- **Text segment**
Well, the dark ages are over, and now word has gotten out about this untitled pitch (now a mostly-titled screenplay), from the guy who’s planning on directing it: Nicholas Stoller. Him, you might remember from the time he directed Forgetting Sarah Marshall, Get Him to the Greek and The Five-Year Engagement, as well as from when he shared writing duties on the last two Muppets movies. Also, his Neighbors is poised to hit in a big way this summer – so he’s got that going for him, which is nice.

Now Stoller is taking to the streets (the streets of the Internet, anyway) to pump up this film that he might be directing but hasn’t yet signed on to. First, he went to Slashfilm, where he reaffirmed what the movie was about: the first (fictional) time a black and white cop were partnered up. And he mentioned that this new picture’s got marijuana and hip jazz music and that he really, really wants to direct it. Also, he mentioned that it’s “kind of a Baz Luhrman world mixed with Tarantino shit.” Which is confusing.

Then, Stoller stopped over at Collider to drop some more deets, both newer and juicier than the ones he dropped just hours before. First up, the screenplay has a title: Black and White — but everybody’s just calling it Jazz Cops right now. Stoller elaborated on that Lurhman/Tarantino thing, explaining that the 1940s setting is a little bit jazz and a little bit hip-hop, but also everyone is terrifyingly racist and anti-semitic and exist solely to push boundaries. Apparently one character is a DJ named Whitey McWhite, which should clue you in to what they’re going for.

Collider, to their credit, pressed Stoller a little bit about doing so much press for a movie he’s not technically attached to, and they asked if he’s got anything saved just in case Black and White doesn’t pan out. He doesn’t.

“No, I’m all-in on these guys,” he told the site. “If it’s not them I don’t know what to do (laughs). And I don’t develop stuff. I go all-in on the movie I’m interested in doing. It’s always risky because your movie could fall apart, but I’d rather do it that way.”

So, here’s the thing: all that news you just finished reading needs to be handled with a particularly large grain of salt. Because a) Stoller does not seem to be attached to Black and White in any official capacity, and b) all this news is just him saying, “Hey, this is a thing I wanna do.”

But unlike, say, your local street-corner wino, Stoller has the connections to back some of this up. In addition to Forgetting Sarah Marshall, Rothman was an executive producer on every other film Stoller’s directed so far, sans Neighbors. Plus, Stoller and Rogen are probably best buds after collaborating on Neighbors. It’s also worth mentioning that all four key players – Rothman, Stoller, Rogen and Hart – worked on Undeclared for Judd Apatow.

- **Your instructions**
Revise the Jazz Cops article from "So, here’s the" to "Undeclared for Judd Apatow.", putting "contacts" in place of "connections".

- **Information provided**
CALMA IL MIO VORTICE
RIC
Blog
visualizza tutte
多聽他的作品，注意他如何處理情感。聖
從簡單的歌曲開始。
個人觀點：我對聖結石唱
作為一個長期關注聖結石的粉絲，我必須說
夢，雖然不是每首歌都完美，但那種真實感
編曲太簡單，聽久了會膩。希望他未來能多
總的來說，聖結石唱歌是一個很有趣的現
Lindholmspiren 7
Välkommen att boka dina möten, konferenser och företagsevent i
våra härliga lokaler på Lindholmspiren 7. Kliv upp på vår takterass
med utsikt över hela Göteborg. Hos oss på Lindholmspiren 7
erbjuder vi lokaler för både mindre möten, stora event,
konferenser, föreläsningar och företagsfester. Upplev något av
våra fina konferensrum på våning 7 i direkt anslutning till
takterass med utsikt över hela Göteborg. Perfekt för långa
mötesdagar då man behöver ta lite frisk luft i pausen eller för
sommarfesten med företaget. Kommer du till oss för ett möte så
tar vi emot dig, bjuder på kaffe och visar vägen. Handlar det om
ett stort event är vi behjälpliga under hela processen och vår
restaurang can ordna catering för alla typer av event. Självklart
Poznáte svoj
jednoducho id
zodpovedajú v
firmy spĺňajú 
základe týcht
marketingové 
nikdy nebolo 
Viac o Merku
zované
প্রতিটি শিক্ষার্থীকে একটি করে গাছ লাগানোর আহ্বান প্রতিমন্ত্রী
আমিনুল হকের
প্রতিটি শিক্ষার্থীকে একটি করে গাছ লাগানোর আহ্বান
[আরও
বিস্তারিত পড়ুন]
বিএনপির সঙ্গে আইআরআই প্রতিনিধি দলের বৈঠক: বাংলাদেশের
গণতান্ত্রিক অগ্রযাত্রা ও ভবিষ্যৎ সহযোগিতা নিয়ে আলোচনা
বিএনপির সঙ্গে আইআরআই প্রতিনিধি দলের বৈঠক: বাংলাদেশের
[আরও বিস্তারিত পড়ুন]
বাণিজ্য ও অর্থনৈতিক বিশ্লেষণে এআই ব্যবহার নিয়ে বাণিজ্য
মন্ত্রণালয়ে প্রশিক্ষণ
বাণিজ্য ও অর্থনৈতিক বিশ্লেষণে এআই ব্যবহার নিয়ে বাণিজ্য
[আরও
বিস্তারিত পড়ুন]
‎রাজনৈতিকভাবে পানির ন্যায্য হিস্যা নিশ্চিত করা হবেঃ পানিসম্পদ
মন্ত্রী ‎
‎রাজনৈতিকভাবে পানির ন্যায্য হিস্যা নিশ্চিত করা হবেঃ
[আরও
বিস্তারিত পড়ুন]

- **Result of this exercise**
So, here’s the thing: all that news you just finished reading needs to be handled with a particularly large grain of salt. Because a) Stoller does not seem to be attached to Black and White in any official capacity, and b) all this news is just him saying, “Hey, this is a thing I wanna do.”

But unlike, say, your local street-corner wino, Stoller has the contacts to back some of this up. In addition to Forgetting Sarah Marshall, Rothman was an executive producer on every other film Stoller’s directed so far, sans Neighbors. Plus, Stoller and Rogen are probably best buds after collaborating on Neighbors. It’s also worth mentioning that all four key players – Rothman, Stoller, Rogen and Hart – worked on Undeclared for Judd Apatow.